• What you have to do: Reproduce, line for line, the part of the listing that opens with the line containing "Strafakte. Die Hessische Zentrale" and closes with the line containing "Baden-Württemberg: KI-Tool hilft", both of those lines included.

• Records supplied:
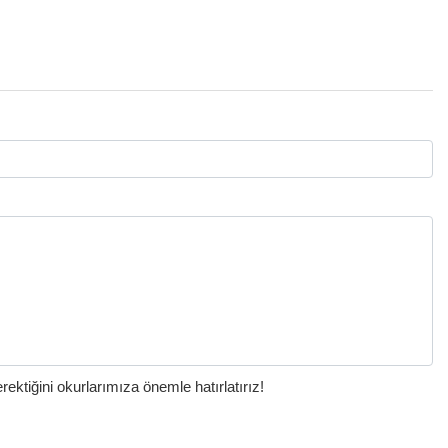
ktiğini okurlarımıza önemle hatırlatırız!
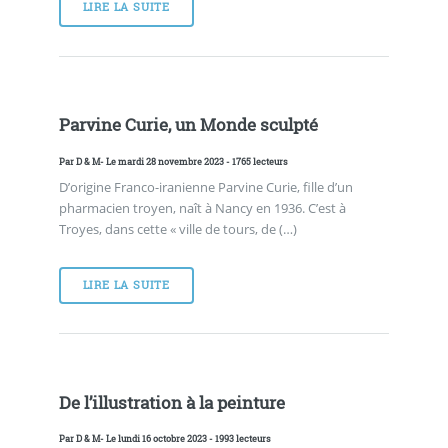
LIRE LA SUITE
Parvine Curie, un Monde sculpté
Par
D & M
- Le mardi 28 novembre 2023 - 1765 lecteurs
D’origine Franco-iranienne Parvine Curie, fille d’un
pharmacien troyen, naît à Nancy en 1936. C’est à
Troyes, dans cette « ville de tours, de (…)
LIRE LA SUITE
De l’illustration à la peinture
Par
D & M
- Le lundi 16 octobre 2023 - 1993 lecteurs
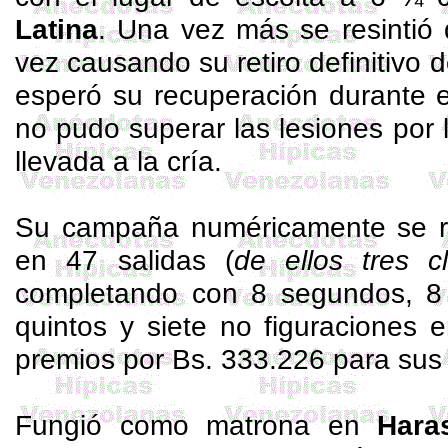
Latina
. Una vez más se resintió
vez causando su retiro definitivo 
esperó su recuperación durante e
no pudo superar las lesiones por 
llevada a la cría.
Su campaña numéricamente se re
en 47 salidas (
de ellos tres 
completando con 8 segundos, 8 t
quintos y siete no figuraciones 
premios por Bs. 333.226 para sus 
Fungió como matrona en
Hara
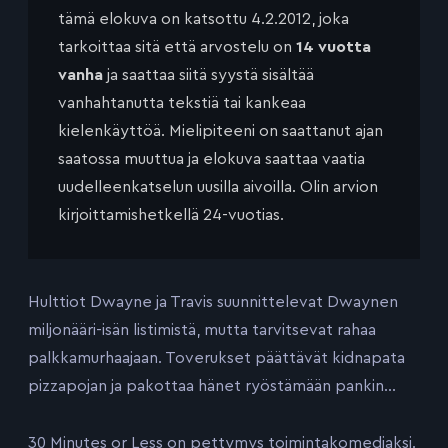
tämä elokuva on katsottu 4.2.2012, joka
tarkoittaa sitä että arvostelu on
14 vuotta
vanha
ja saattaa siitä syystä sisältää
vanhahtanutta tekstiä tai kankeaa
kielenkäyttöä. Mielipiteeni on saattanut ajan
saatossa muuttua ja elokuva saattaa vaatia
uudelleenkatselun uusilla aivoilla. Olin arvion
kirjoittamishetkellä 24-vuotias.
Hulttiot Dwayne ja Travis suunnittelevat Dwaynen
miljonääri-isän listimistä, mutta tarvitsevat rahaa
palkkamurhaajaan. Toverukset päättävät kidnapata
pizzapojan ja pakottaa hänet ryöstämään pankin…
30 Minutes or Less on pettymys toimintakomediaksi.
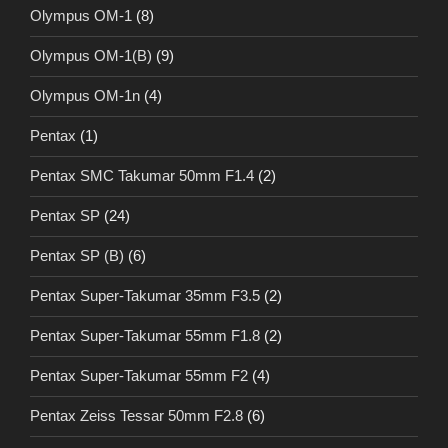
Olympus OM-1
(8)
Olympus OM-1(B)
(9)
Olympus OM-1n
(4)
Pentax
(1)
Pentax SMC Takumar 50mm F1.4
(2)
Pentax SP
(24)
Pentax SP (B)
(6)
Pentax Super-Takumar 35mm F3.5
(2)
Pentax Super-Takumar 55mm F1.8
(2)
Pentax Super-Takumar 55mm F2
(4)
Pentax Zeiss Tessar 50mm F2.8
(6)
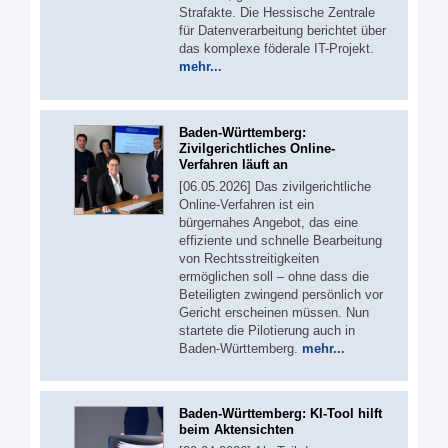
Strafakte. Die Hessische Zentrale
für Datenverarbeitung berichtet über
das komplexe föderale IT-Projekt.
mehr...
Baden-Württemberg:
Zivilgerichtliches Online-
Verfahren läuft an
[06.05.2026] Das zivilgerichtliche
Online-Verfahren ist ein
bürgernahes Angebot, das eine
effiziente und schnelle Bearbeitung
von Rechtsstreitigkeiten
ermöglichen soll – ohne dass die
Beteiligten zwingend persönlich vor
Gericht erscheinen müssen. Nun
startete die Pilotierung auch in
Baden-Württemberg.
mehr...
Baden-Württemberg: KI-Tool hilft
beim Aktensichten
==
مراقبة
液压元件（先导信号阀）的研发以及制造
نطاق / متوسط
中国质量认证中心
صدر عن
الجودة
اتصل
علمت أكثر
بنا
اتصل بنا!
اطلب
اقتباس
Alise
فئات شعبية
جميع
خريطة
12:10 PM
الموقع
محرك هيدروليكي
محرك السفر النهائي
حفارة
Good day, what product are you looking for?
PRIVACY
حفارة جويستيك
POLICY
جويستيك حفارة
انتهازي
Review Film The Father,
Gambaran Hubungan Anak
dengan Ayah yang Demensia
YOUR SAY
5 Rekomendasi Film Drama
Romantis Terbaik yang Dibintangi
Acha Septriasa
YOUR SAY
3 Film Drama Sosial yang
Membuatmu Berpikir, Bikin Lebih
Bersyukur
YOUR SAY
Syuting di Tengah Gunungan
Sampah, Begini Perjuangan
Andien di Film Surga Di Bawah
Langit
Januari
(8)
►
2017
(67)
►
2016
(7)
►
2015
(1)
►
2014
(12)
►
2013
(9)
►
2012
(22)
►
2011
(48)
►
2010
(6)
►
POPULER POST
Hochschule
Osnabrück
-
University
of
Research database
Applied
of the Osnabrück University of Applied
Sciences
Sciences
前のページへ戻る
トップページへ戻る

• Exercise result:
Strafakte. Die Hessische Zentrale
für Datenverarbeitung berichtet über
das komplexe föderale IT-Projekt.
mehr...
Baden-Württemberg:
Zivilgerichtliches Online-
Verfahren läuft an
[06.05.2026] Das zivilgerichtliche
Online-Verfahren ist ein
bürgernahes Angebot, das eine
effiziente und schnelle Bearbeitung
von Rechtsstreitigkeiten
ermöglichen soll – ohne dass die
Beteiligten zwingend persönlich vor
Gericht erscheinen müssen. Nun
startete die Pilotierung auch in
Baden-Württemberg.
mehr...
Baden-Württemberg: KI-Tool hilft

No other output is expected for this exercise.